> _ЧТО НУЖНО СДЕЛАТЬ_:
**A.** Воспроизведите часть фрагмента документа: начните со слов «13. Стоящие парами» и остановитесь после слов «2017, с. 75].».
**B.** От какого корня нирвачана выводит имя Aditi в БАУ 1.2.5, согласно фрагменту документа?
**C.** Изложите суть фрагмента документа в двух предложениях.

> _ФРАГМЕНТ ДОКУМЕНТА_:

11. Буквально «издал [звук] bhāṇ». Слово bhāṇ, очевидно, является звукоподражанием, имитирующим младенческий крик (конечная назализация, вероятно, передает гнусавость). Схожим образом в РВ I.154.28 издаваемый коровой звук hiṅ имитирует мычание.

12. Брахмодьи (brahmodya, букв. ‘говорение о Брахмане (священном тексте)’ – это загадки, которыми обменивались жрецы в ходе ритуала. Исторически практика брахмодьи, вероятно восходит к агонистическим состязаниям между мудрецами или поэтами, однако в классическом шраута-ритуале обмен загадками приобретает формализованный характер. В прозаических Упанишадах брахмодьями называют диалоги, участники которых дискутируют о вопросах ритуального, мифологического и философского характера. Подробнее см. [Heesterman, 1969, p. 172; Thompson, 1997; Desnitskaya, 2020, p. 147].

13. Стоящие парами 720 сыновей – это 360 дней и 360 ночей. Примечательно, что данная брахмодья находит параллель в загадке древнегреческого мудреца Клеобула: «Есть на свете отец, двенадцать сынов ему служат; // Каждый из них родил дочерей два раза по тридцать: // Черные сестры и белые сестры, друг с другом не схожи; //Все умирают одна за другой, и все же бессмертны» [Гаспаров, 2017, с. 75].
7 1.2.5. sa aikṣata yadi vā imam abhimaṃsye kanīyo 'nnaṃ kariṣya iti. sa tayā vācā tenātmanedaṃ sarvam asṛjata yad idaṃ kiñca -- ṛco yajūṃṣi sāmāni chandāṃsi yajñān prajāṃ paśūn. sa yad-yad evāsṛjata tattad attum adhriyata. sarvaṃ vā attīti tad aditer adititvam. sarvasyāttā bhavati sarvam asyānnaṃ bhavati ya evam etad aditer adititvaṃ veda. Он подумал: «Если я его убью, я уменьшу [количество] пищи». Он сотворил весь мир (idaṃ sarvam) той речью и тем телом, как-то: ричи, яджусы, саманы,14 стихотворные размеры, жертвоприношения, потомство, скот. И что бы ни творил, все хотел съесть. Поистине, он все пожирает (atti), поэтому у Адити природа пожирающая. Тот, становится пожирателем всего, кто знает эту пожирающую природу Адити (ya evam etad aditer adititvaṃ veda); и все становится его пищей. Адити (Aditi) в ведийской мифологии была женским божеством, прародительницей большого числа богов, включая Варуну, Митру и Индру [Эрман, 1980, c. 66]. Однако в БАУ 1.2.5 этим именем нарекается голод/смерть, что обосновывается посредством нирвачаны, выводящей имя Aditi от корня ad ‘поедать’ (в то время как имя богини Адити обычно трактуется как ‘безграничная’). Можно считать подобное именование игрой слов, поскольку смерть, пожирающая свои творения, антонимична образу богини-прародительницы. Других примеров использования имени Aditi для обозначения смерти или какого-то иного мужского божества обнаружить не удалось15. Заверение, что тот, кто знает подлинную природу Адити (т.е. скрытую в ее имени связь с поеданием), получит весь мир в качестве пищи, можно трактовать как обещание власти над миром [Olivelle, 1998, p. 489].

Данные пространственной привязки:
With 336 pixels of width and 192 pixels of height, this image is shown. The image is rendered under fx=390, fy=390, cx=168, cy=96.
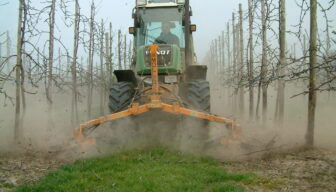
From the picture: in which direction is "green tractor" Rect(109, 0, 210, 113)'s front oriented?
toward the camera
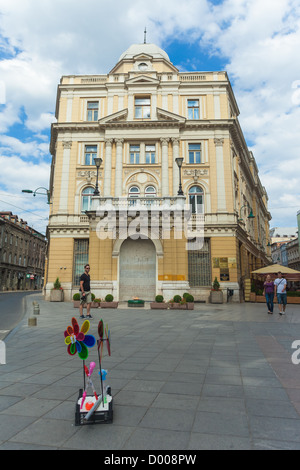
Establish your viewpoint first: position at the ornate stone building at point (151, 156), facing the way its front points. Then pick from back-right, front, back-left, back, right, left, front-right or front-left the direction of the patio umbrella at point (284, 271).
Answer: left

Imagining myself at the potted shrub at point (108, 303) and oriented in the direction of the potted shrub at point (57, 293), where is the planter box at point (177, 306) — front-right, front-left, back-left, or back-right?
back-right

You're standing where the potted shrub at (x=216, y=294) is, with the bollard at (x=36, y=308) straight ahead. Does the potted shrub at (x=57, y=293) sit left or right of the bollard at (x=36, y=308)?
right

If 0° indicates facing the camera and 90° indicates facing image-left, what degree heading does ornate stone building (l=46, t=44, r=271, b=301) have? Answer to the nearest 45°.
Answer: approximately 0°

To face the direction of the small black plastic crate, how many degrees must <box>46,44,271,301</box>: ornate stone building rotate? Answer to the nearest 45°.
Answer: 0° — it already faces it
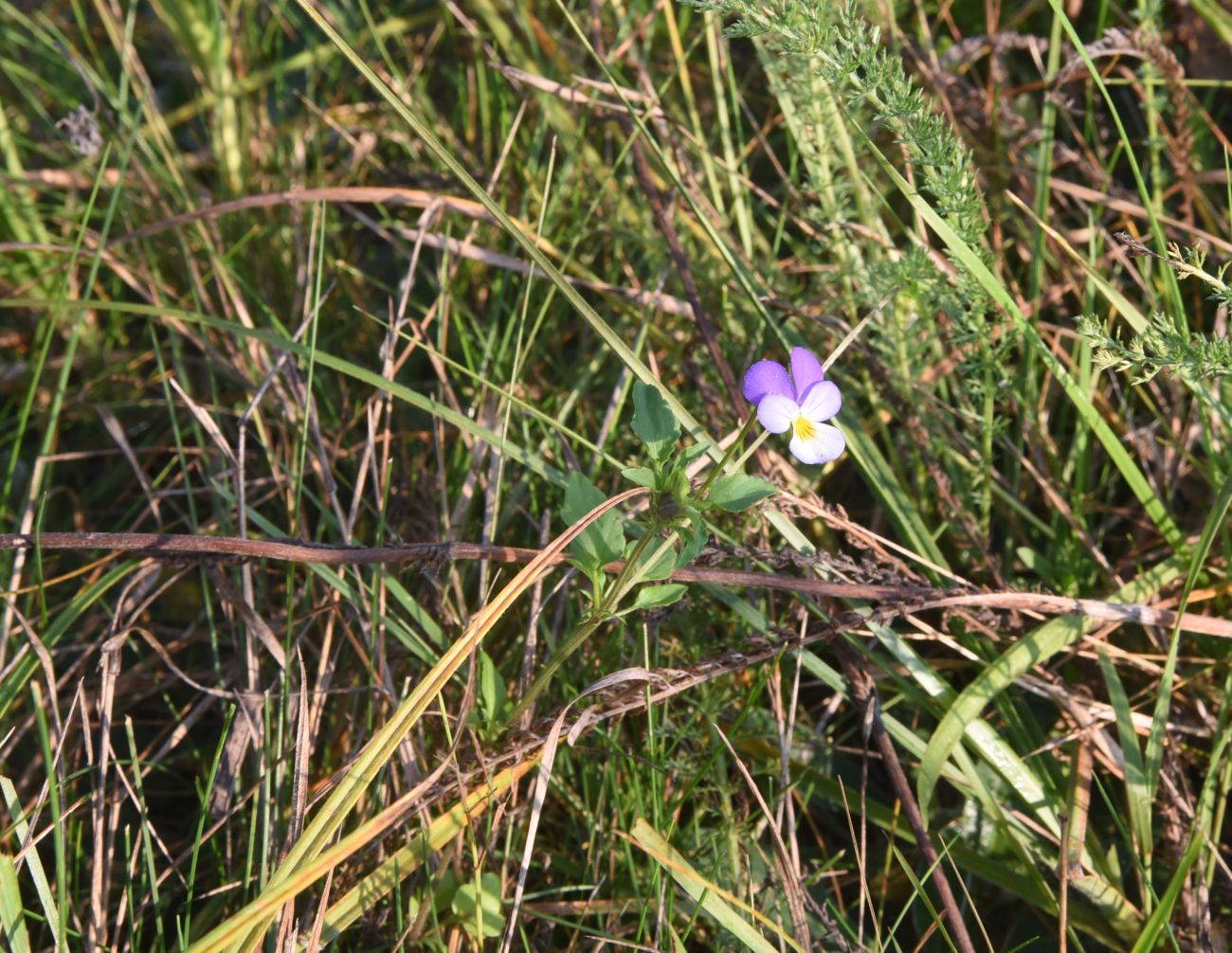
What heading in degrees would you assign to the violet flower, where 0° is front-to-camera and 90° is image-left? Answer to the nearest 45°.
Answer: approximately 0°
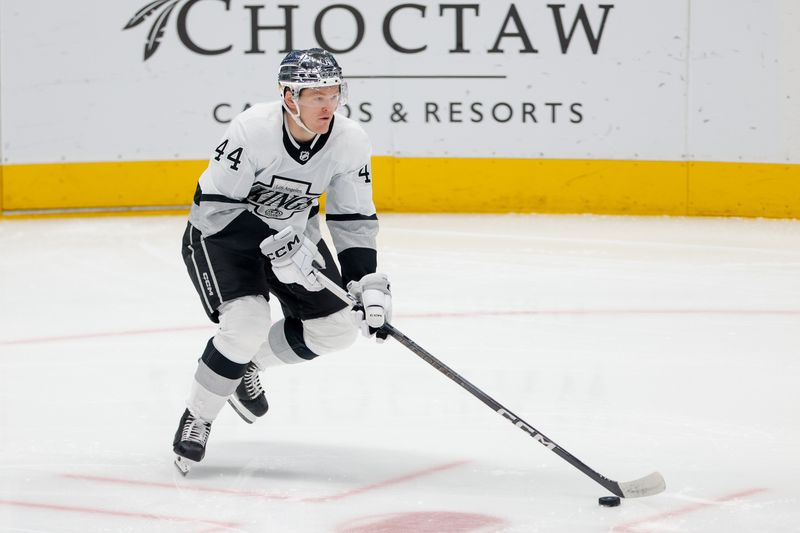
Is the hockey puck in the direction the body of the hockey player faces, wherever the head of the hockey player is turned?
yes

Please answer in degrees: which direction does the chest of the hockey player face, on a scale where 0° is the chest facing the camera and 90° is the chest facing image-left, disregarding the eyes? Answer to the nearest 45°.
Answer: approximately 315°

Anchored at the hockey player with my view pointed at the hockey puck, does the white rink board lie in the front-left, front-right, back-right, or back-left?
back-left

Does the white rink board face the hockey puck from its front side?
yes

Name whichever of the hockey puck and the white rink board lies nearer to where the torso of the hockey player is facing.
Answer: the hockey puck

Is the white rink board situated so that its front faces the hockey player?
yes

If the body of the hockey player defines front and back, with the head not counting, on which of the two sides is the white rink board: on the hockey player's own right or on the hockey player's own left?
on the hockey player's own left

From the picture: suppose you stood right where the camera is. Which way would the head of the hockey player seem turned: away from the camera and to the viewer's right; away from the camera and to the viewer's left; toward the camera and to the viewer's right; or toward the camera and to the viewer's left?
toward the camera and to the viewer's right
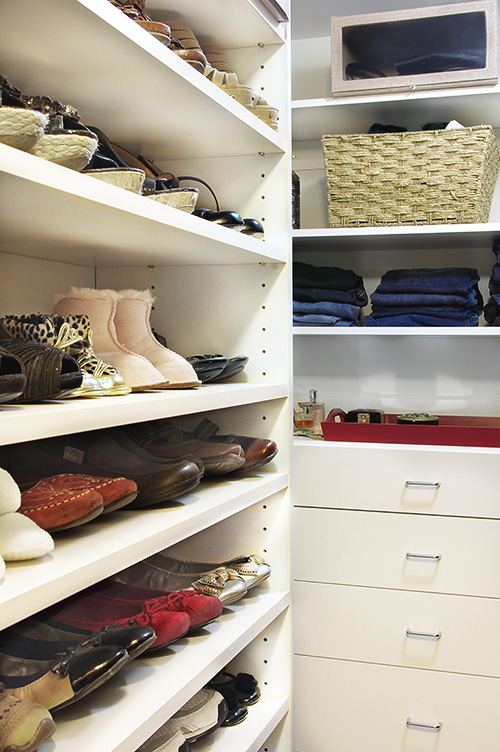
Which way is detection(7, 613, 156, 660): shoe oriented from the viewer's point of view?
to the viewer's right

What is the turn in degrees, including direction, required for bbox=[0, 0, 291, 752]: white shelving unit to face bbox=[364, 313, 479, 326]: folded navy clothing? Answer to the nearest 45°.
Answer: approximately 90° to its left

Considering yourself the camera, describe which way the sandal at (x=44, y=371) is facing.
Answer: facing to the right of the viewer

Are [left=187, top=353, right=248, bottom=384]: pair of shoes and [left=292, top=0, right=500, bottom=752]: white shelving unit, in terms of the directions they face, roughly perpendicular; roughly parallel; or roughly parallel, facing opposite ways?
roughly perpendicular

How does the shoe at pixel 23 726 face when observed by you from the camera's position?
facing the viewer and to the right of the viewer

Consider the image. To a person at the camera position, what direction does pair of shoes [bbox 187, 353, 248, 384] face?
facing to the right of the viewer

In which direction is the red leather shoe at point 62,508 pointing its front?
to the viewer's right

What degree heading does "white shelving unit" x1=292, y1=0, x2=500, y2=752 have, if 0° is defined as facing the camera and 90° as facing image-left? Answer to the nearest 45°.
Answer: approximately 0°

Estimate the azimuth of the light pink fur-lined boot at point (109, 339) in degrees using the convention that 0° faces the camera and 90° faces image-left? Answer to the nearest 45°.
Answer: approximately 315°
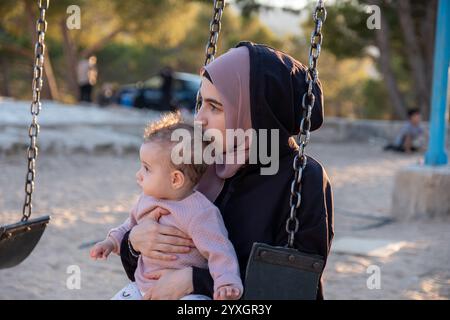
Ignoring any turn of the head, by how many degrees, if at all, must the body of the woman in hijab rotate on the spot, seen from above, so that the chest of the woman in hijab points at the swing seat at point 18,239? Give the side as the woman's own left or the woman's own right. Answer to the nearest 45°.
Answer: approximately 45° to the woman's own right

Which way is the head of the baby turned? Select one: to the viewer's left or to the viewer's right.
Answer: to the viewer's left

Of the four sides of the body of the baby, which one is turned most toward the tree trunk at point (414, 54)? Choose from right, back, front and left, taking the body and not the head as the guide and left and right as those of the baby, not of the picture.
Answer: back

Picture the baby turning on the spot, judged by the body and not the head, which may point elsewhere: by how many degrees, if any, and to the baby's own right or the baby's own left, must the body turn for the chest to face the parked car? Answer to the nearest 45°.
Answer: approximately 135° to the baby's own right

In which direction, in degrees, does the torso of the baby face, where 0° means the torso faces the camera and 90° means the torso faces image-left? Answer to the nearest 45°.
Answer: approximately 45°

> _ОТВЕТЫ ПО ЗАДАНИЯМ_:
**A.**
13. Стоящие парами 720 сыновей – это 360 дней и 360 ночей. Примечательно, что данная брахмодья находит параллель в загадке древнегреческого мудреца Клеобула: «Есть на свете отец, двенадцать сынов ему служат; // Каждый из них родил дочерей два раза по тридцать: // Черные сестры и белые сестры, друг с другом не схожи; //Все умирают одна за другой, и все же бессмертны» [Гаспаров, 2017, с. 75].

**B.** От корня ad ‘поедать’.

**C.** Во фрагменте поясняется, что брахмодьи – это загадки, которыми жрецы обменивались в ходе ритуала, а стоящие парами 720 сыновей в одной из них – это 360 дней и 360 ночей. Также сказано, что в БАУ 1.2.5 именем Адити нарекается голод/смерть, поскольку нирвачана выводит это имя от корня ad ‘поедать’.